MATERIAL FOR THIS TASK —
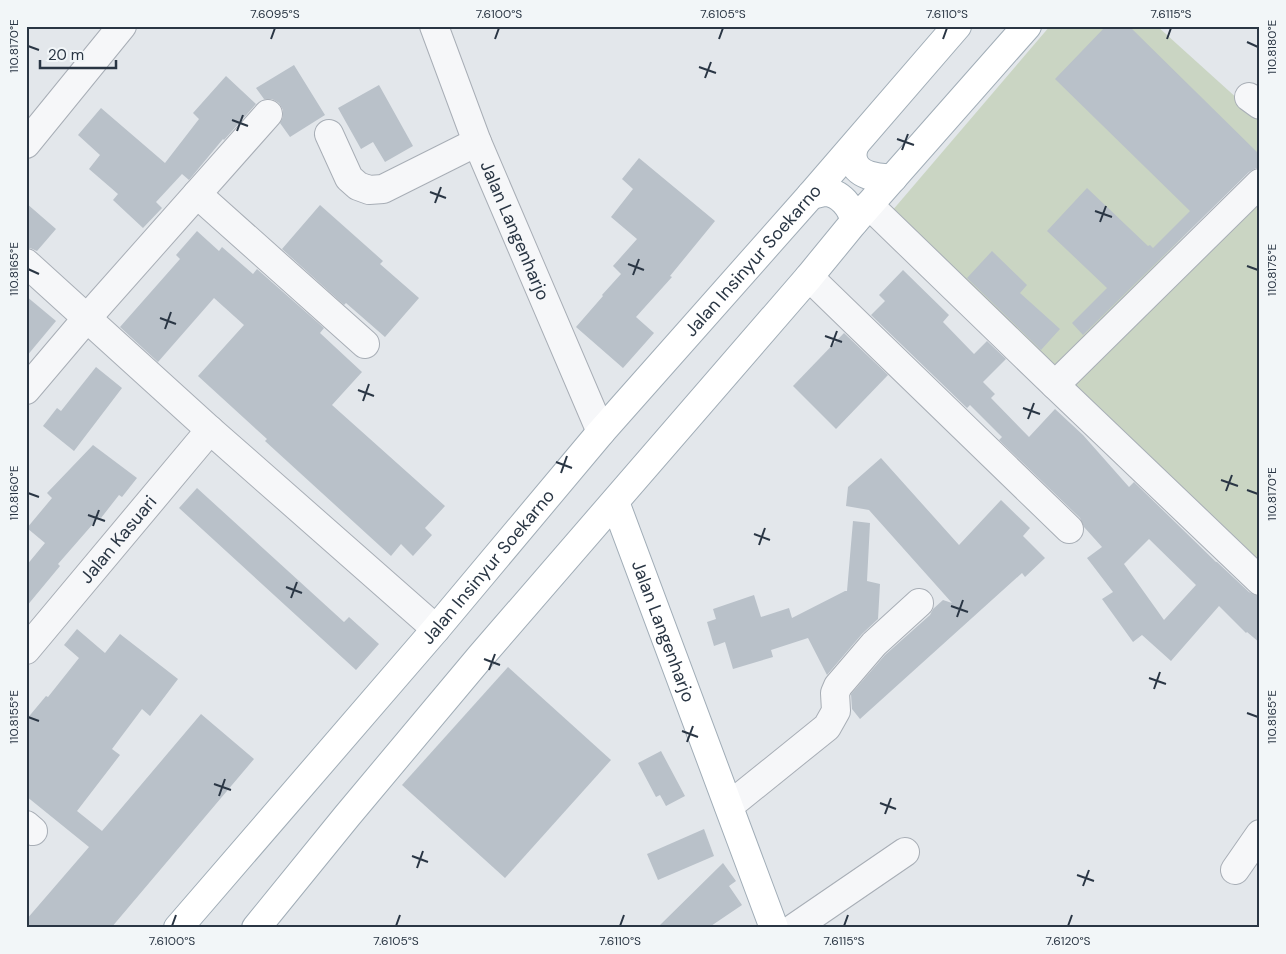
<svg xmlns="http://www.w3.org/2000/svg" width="1286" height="954" font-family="'DM Sans',sans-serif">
<rect width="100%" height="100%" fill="#e3e7eb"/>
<!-- green -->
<g fill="#cad5c3">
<path d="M 1050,26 L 1157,26 L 1260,119 L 1260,157 L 1046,379 L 880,225 Z"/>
<path d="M 1260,189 L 1260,593 L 1058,391 Z"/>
</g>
<!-- building -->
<g fill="#b9c1c9" fill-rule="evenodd">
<path d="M 1106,26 L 1129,26 L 1260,155 L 1260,168 L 1256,168 L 1249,172 L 1083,335 L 1072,323 L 1107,288 L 1047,231 L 1087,188 L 1148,246 L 1150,245 L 1153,248 L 1190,211 L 1055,79 Z"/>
<path d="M 294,65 L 325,115 L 290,137 L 280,123 L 283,117 L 283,110 L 279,103 L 272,99 L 264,99 L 256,88 Z"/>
<path d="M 226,76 L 256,104 L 224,140 L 223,139 L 189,180 L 182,174 L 156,202 L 162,208 L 143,228 L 113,200 L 118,194 L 89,169 L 100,155 L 78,135 L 101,108 L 165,163 L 199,119 L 193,113 Z"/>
<path d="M 379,85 L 413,146 L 385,162 L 373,142 L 361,149 L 338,108 Z"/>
<path d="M 639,158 L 715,221 L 670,276 L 672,277 L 636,317 L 654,333 L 623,368 L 576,327 L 603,296 L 602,295 L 621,274 L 613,266 L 637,239 L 611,217 L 633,189 L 622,179 Z"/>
<path d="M 26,203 L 56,229 L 37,251 L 30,248 L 26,248 Z"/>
<path d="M 320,205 L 383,261 L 380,264 L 419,298 L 385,337 L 346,303 L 344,305 L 282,249 Z"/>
<path d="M 197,231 L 219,251 L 222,247 L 253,274 L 257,269 L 324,328 L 320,333 L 362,372 L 332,405 L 445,506 L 425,528 L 432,535 L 413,556 L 401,544 L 391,556 L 265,441 L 267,439 L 198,376 L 244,325 L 214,298 L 158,362 L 120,327 L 180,259 L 176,255 Z"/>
<path d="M 992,251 L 1027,285 L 1020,293 L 1060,329 L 1041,350 L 967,278 Z"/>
<path d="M 903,270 L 949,315 L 943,322 L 974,354 L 987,341 L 1006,359 L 983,382 L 995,394 L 991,398 L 1029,437 L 1055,409 L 1083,435 L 1129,487 L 1134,482 L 1216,562 L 1217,562 L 1249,592 L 1260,597 L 1260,643 L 1247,632 L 1246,633 L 1219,606 L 1171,661 L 1142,635 L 1133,642 L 1102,599 L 1113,592 L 1087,558 L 1102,547 L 1084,527 L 1080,518 L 999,440 L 1002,437 L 970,405 L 967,408 L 871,315 L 885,301 L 879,295 ZM 1149,539 L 1196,585 L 1164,620 L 1124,564 Z"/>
<path d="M 26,296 L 56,321 L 26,357 Z"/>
<path d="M 844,333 L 888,375 L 836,429 L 793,386 Z"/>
<path d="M 96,367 L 122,388 L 74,451 L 43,426 L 57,408 L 61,411 Z"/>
<path d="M 93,445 L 137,478 L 122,497 L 119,495 L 101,518 L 99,517 L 58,564 L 60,566 L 26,607 L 26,566 L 45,543 L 27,528 L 52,498 L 47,493 Z"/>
<path d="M 881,458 L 959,545 L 1001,500 L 1030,528 L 1023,536 L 1045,558 L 1025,577 L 1022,573 L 860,719 L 852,709 L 851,694 L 885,655 L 930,615 L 933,609 L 943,600 L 952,603 L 869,510 L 846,506 L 848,487 Z"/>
<path d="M 197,488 L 344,622 L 349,617 L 379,644 L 356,670 L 179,508 Z"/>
<path d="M 853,521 L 870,523 L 867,581 L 880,584 L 878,619 L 862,634 L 827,675 L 808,638 L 771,650 L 773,657 L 733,669 L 725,642 L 714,646 L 707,622 L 716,619 L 713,609 L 754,595 L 761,617 L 789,608 L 792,618 L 845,591 L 847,591 Z"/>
<path d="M 77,629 L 105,653 L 120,634 L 178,679 L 150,716 L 142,709 L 112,749 L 120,755 L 77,811 L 102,831 L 201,714 L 254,759 L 111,928 L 26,928 L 26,920 L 89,847 L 26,796 L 26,720 L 46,696 L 48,697 L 79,658 L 64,645 Z"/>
<path d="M 508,667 L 611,760 L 505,878 L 402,785 Z"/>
<path d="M 661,751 L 685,796 L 666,806 L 660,795 L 656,797 L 638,763 Z"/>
<path d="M 704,829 L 714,856 L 658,880 L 647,854 Z"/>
<path d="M 723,863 L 736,881 L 729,886 L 742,905 L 708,928 L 657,928 Z"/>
</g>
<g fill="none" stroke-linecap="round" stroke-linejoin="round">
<defs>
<g id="minor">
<path id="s1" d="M 434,26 L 477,142 L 601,432"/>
<path d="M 1249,97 L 1260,105"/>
<path d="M 329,134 L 349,178 L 358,186 L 369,190 L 383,189 L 477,142"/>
<path d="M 26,144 L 122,26"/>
<path d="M 197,194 L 365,344"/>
<path d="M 869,205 L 1055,385 L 1260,183"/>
<path d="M 26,263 L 210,430 L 436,629"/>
<path d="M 809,277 L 1069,529"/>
<path d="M 1055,385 L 1260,581"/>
<path d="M 26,390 L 87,318 L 268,114"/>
<path id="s2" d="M 26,650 L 210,430"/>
<path d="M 729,806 L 827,727 L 836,711 L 835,693 L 838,686 L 874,644 L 919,603"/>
<path d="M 26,825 L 33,831"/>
<path d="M 1235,870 L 1260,834"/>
<path d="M 794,928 L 905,852"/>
</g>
<g id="major">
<path d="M 854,147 C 853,150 852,155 853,159 C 856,176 879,179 893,178"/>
<path d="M 811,195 C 815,194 820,193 824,192 C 840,192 853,208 854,222"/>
<path id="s3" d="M 615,502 L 774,928"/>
<path id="s4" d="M 178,928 L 436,629 L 601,432 L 811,195 L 957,26"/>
<path d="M 256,928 L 347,816 L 481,656 L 809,277 L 854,222 L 1027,26"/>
</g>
</defs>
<!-- minor casing -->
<use href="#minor" stroke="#a8aeb6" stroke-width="30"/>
<!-- major casing -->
<use href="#major" stroke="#a1adb7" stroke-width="30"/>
<!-- minor -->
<use href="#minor" stroke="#f6f7f9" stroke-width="28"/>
<!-- major -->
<use href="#major" stroke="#fff" stroke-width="28"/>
</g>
<!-- ticks -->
<path fill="none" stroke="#2a3644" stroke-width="2" d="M 271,39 L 275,28M 495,39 L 499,28M 719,39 L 723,28M 943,39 L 947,28M 1167,39 L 1171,28M 1247,42 L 1258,47M 28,46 L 39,50M 699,67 L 716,73M 705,78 L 711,62M 232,120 L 248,126M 237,131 L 243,115M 897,139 L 914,145M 902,150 L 908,134M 430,192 L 446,198M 435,203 L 441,187M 1095,211 L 1112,217M 1100,222 L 1106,206M 628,264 L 644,270M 1247,266 L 1258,270M 28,269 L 39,274M 633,275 L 639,259M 160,318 L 176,324M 165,329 L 171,312M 825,336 L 842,342M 831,347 L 837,331M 358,390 L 374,396M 363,401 L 369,384M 1023,408 L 1040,414M 1028,419 L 1034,403M 556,462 L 572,468M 561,473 L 567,456M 1221,480 L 1238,486M 1247,490 L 1258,494M 1226,491 L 1232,475M 28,493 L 39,497M 88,515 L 105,521M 93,526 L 99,510M 754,534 L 770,540M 759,545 L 765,528M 286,587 L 302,593M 291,598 L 297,582M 951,606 L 968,612M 957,617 L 963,600M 484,659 L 500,665M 489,670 L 495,654M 1149,678 L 1166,684M 1154,689 L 1160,672M 1247,713 L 1258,717M 28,717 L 39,721M 682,731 L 698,737M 687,742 L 693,726M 214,784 L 231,790M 219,796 L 225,779M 880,803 L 896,809M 885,814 L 891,798M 412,856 L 428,862M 417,868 L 423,851M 1077,875 L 1094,881M 1083,886 L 1089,870M 172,926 L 176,915M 396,926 L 400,915M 620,926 L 624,915M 844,926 L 848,915M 1068,926 L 1072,915"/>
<g text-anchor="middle" stroke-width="5" stroke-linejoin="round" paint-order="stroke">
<!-- street labels -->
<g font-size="18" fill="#2a3644" stroke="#f2f6f8">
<text dy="6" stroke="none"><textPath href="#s1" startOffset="220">Jalan Langenharjo</textPath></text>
<text dy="6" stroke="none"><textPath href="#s4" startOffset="881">Jalan Insinyur Soekarno</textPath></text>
<text dy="6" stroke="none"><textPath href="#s2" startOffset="144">Jalan Kasuari</textPath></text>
<text dy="6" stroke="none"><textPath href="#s4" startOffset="476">Jalan Insinyur Soekarno</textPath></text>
<text dy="6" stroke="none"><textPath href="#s3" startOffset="138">Jalan Langenharjo</textPath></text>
</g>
</g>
<!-- border -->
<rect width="1286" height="954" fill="none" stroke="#f2f6f8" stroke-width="55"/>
<!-- scale -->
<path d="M40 60v8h76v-8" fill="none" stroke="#2a3644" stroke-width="2.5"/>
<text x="48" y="60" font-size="15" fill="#2a3644" stroke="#f2f6f8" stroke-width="4" paint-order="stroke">20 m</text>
<rect x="28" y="28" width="1230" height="898" fill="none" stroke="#2a3644" stroke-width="2"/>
<g font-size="12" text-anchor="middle" fill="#2a3644">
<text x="275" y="18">7.6095°S</text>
<text x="499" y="18">7.6100°S</text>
<text x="723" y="18">7.6105°S</text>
<text x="947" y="18">7.6110°S</text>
<text x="1171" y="18">7.6115°S</text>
<text transform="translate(14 46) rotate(-90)" y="4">110.8170°E</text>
<text transform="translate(1272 47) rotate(-90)" y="4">110.8180°E</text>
<text transform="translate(14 269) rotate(-90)" y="4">110.8165°E</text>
<text transform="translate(1272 270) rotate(-90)" y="4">110.8175°E</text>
<text transform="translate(14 493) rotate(-90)" y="4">110.8160°E</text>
<text transform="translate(1272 494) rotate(-90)" y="4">110.8170°E</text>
<text transform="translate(14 717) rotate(-90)" y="4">110.8155°E</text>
<text transform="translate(1272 717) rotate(-90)" y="4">110.8165°E</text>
<text x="172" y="945">7.6100°S</text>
<text x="396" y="945">7.6105°S</text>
<text x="620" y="945">7.6110°S</text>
<text x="844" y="945">7.6115°S</text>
<text x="1068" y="945">7.6120°S</text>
</g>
</svg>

WORK TASK —
Please return each line of the listing above that contains "round".

OUTPUT BELOW —
<g fill="none" stroke-linecap="round" stroke-linejoin="round">
<g text-anchor="middle" stroke-width="5" stroke-linejoin="round" paint-order="stroke">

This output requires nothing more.